La cérémonie en hommage au mufti. Ani
Le ministre de l'Intérieur, Nouhad Machnouk, a tiré hier à boulets rouges sur le Hezbollah, dénonçant avec virulence la formule des brigades de la résistance avant de signifier le refus de son courant de capituler devant la force des armes.
« Ce qu'ils appellent les brigades de la résistance, que nous avions qualifiées de brigades de la discorde, se sont transformées en brigades d'occupation », a dit le ministre, en évoquant des informations de presse faisant état d'une armée de 50 000 hommes qui formeraient ces brigades.
M. Machnouk, qui s'exprimait à l'issue d'une cérémonie en présence du mufti de la République, le cheikh Abdellatif Deriane, s'en est pris à l'arsenal du Hezbollah et a affirmé son refus d'avaliser une telle « anomalie ».
« Quelles que soient la nature et l'importance de ces armes, nous n'y accorderons pas notre contreseing », a-t-il dit. « Nous résisterons contre cette occupation par tous les moyens pacifiques et par les voies politiques », a ajouté le ministre avant d'exprimer son refus de la capitulation ou de l'attente. « Nous ne sommes pas un courant qui abdique, encore moins un courant qui temporise, mais qui tranche plutôt », a martelé M. Machnouk en allusion au courant du Futur dont il relève.

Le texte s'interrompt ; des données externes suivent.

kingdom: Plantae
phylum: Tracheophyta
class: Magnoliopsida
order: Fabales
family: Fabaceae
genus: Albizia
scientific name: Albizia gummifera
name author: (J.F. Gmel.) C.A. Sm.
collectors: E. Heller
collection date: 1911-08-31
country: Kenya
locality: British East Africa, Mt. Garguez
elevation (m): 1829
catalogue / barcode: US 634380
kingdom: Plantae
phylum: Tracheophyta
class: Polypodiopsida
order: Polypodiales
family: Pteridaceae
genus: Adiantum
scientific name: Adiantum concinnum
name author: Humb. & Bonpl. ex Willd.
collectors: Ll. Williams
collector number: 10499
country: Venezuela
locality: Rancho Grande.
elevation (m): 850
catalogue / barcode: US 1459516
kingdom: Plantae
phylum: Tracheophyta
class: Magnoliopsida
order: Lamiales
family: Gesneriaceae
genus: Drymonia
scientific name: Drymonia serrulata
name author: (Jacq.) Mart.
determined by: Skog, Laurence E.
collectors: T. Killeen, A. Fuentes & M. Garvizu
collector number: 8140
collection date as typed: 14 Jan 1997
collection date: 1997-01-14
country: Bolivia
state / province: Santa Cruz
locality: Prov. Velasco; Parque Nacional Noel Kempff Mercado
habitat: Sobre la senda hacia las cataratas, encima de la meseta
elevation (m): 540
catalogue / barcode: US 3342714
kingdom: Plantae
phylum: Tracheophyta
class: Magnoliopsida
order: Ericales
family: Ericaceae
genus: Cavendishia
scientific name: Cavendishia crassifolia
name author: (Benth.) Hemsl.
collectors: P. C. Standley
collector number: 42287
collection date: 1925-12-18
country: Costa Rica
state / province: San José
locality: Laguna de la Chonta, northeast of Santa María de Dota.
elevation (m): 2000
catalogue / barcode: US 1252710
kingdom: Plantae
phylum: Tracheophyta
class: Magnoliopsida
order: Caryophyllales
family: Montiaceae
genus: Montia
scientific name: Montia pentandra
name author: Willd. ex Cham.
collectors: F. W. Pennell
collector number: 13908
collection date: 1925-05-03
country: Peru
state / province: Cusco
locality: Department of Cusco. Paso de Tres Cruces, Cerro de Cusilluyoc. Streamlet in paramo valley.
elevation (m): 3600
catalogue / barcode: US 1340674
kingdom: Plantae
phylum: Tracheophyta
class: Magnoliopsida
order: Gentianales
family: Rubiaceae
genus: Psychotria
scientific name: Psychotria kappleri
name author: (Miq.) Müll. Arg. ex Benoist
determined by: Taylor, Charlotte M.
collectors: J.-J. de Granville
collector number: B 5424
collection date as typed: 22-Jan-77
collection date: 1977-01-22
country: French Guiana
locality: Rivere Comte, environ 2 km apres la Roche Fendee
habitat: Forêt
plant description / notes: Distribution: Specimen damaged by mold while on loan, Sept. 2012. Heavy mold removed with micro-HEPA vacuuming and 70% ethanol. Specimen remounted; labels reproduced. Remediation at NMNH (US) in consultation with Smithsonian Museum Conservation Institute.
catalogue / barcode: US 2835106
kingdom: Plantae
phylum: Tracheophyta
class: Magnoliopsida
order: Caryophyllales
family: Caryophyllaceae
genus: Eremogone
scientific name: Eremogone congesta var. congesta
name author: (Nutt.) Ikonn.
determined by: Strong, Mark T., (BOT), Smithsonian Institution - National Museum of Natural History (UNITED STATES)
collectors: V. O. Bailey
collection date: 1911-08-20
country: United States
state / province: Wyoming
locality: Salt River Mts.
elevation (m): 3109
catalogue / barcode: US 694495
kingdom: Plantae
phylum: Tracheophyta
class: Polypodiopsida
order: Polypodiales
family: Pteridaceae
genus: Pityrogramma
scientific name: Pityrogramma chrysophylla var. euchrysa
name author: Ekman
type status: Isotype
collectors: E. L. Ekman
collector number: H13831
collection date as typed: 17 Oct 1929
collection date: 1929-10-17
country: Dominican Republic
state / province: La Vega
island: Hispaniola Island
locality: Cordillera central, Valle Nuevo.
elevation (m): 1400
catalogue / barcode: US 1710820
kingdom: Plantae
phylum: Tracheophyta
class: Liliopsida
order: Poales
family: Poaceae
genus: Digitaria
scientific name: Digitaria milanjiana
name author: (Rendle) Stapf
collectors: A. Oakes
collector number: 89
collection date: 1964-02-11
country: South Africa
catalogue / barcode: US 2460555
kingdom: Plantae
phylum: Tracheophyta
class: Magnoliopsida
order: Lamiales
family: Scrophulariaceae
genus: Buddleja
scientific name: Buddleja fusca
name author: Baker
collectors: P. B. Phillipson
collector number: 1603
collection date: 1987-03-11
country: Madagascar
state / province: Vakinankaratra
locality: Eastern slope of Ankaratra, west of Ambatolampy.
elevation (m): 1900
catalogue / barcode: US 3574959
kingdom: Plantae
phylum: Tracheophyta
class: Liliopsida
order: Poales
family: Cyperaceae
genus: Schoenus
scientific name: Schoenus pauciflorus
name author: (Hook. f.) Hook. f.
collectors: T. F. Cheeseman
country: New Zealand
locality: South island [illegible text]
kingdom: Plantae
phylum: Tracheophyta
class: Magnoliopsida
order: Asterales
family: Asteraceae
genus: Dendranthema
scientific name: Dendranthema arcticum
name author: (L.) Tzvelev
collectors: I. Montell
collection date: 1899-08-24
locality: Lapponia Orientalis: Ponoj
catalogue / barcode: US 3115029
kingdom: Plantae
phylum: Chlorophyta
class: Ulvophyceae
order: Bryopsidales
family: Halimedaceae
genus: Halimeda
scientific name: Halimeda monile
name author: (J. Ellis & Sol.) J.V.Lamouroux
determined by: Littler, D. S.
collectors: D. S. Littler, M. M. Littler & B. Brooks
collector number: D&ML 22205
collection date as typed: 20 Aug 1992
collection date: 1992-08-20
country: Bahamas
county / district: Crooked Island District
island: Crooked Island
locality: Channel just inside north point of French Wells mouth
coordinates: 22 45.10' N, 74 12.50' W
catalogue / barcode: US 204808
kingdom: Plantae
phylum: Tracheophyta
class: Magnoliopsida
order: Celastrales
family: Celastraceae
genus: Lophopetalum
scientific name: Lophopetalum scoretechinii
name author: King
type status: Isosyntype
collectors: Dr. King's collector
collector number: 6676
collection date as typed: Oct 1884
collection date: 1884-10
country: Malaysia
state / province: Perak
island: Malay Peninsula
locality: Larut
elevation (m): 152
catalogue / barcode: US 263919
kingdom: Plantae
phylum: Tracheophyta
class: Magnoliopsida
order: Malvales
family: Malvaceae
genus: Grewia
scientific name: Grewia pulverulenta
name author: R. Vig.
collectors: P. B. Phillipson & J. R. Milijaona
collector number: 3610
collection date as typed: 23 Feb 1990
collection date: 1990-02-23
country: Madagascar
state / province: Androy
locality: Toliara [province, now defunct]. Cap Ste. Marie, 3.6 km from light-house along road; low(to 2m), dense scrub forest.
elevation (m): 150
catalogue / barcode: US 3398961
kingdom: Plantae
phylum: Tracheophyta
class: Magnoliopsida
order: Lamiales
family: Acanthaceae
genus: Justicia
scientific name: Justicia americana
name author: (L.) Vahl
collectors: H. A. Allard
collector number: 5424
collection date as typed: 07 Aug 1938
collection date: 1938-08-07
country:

Le ministre a tenu à souligner « la politique de la main tendue » que sa formation politique a initiée à « plus d'une reprise », notamment en ce qui concerne la vacance présidentielle, et ce dans l'optique de protéger le « partenariat national ». « À ce jour, nous n'avons concrètement récolté que de l'indifférence camouflée par une façade de bienveillance », a-t-il ironisé.
Évoquant les informations qui circulent dans le pays sur un éventuel « compromis », le ministre a assuré qu'il n'en est rien. « La réalité est que le compromis requis n'a rien à voir avec l'élection d'un chef de l'État, encore moins avec le prestige du Premier ministre, puisque celui qui sera prochainement à la tête de la présidence du Conseil n'est autre que Saad Hariri », a-t-il dit.
Il a dénoncé le fait que « la vacance présidentielle se perpétue depuis deux ans déjà », ajoutant que « le Parlement est frappé d'une paralysie totale ». « L'ensemble des composantes du gouvernement reconnaissent également la prééminence du vide dans le pays à l'ombre de crises qui se succèdent et s'accumulent, depuis celle de l'électricité jusqu'à celle des déchets », a poursuivi M. Machnouk. D'où la nécessité « d'envisager d'autres solutions car nous ne sommes pas seuls responsables de la nation. L'autre partie doit faire preuve, comme nous, de son intérêt pour le pays », a-t-il conclu.